TEMPO.CO, New Delhi – Mahkamah Agung India memutuskan melarang kepemilikan, penyimpanan, dan penjualan kembang api di Ibu Kota New Delhi, Jumat, 25 November 2016. Keputusan ini diambil menanggapi petisi dari sejumlah orang tua yang khawatir polusi dari kembang api berdampak buruk pada kesehatan anaknya.
Para orang tua ini berargumen, paru-paru anak kecil belum cukup terbentuk untuk menerima peningkatan polusi yang terjadi. Polusi udara di India meningkat tajam setelah diadakannya Diwali, festival budaya Hindu di India utara.
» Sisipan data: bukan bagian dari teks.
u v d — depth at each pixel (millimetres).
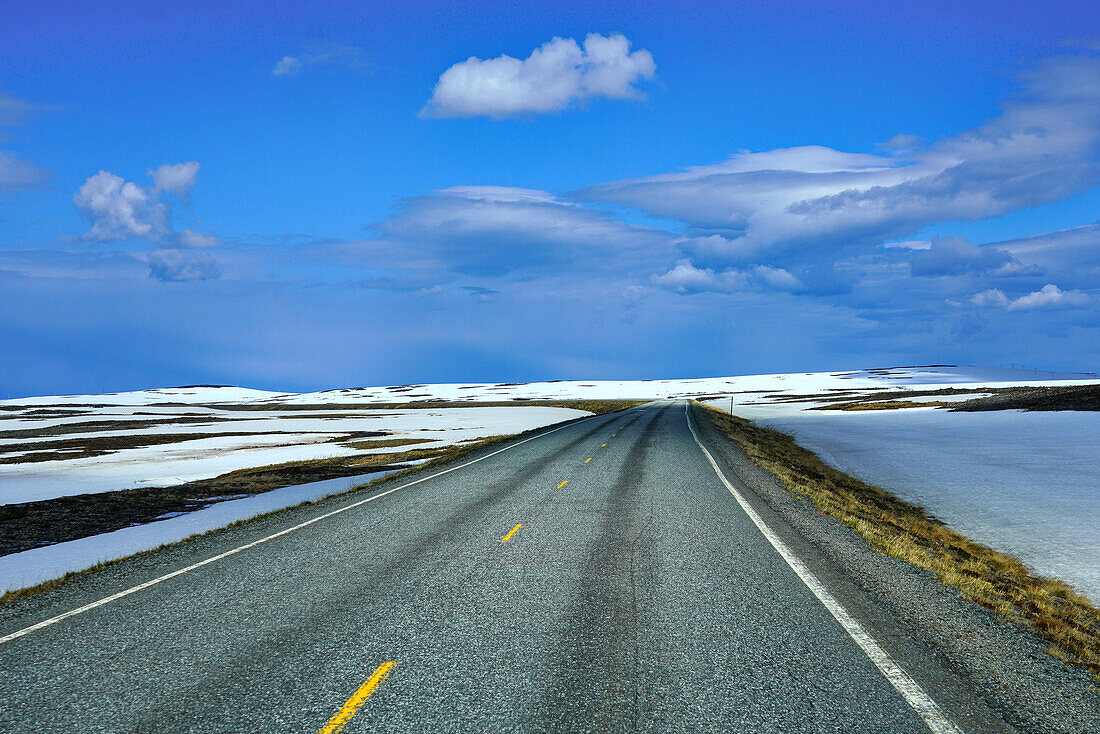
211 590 7500
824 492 16859
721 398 129625
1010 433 38750
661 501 13547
"Tahun ini, beberapa saat seusai Diwali berakhir, kami mendapatkan polusi terburuk dalam 20 tahun terakhir," ujar Gopal Sankaranarayanan, pengacara yang mewakili para pembuat petisi, seperti dilansir BBC. Prosesi yang diadakan dalam festival yang digelar pada Oktober itu antara lain pembakaran kembang api secara massal.
Mahkamah menemukan polusi udara di Delhi meningkat sepuluh kali lipat dari batas aman seusai perayaan Diwali. "Itu (polusi) memang cukup buruk dalam 10-14 hari seusai Diwali," tutur Sankaranarayanan. Hal ini membuat warga India disambut pagi yang penuh dengan kabut asap tiap hari.
Selain melarang kembang api, Mahkamah meminta otoritas pengontrol polusi segera mempelajari efek buruk dari material yang ada dalam kembang api. Mahkamah memberi waktu untuk studi ini selama tiga bulan.
Kampanye pengurangan penggunaan kembang api selama Diwali beberapa kali dilakukan. Namun belum ada perubahan berarti. Sankaranarayanan mengatakan keputusan Mahkamah ini merupakan langkah positif bagi perjuangan menghentikan polusi.
Ia berujar, langkah selanjutnya dalam mengurangi polusi di India adalah penelitian selama setahun untuk menemukan sumber polusi paling tinggi.
"Cina sudah melakukannya (penelitian). Indonesia dan Dubai juga. Namun kami (India) belum. Padahal kami (Delhi) sudah disebut sebagai kota dengan tingkat polusi paling tinggi di dunia," tutur Sankaranarayanan.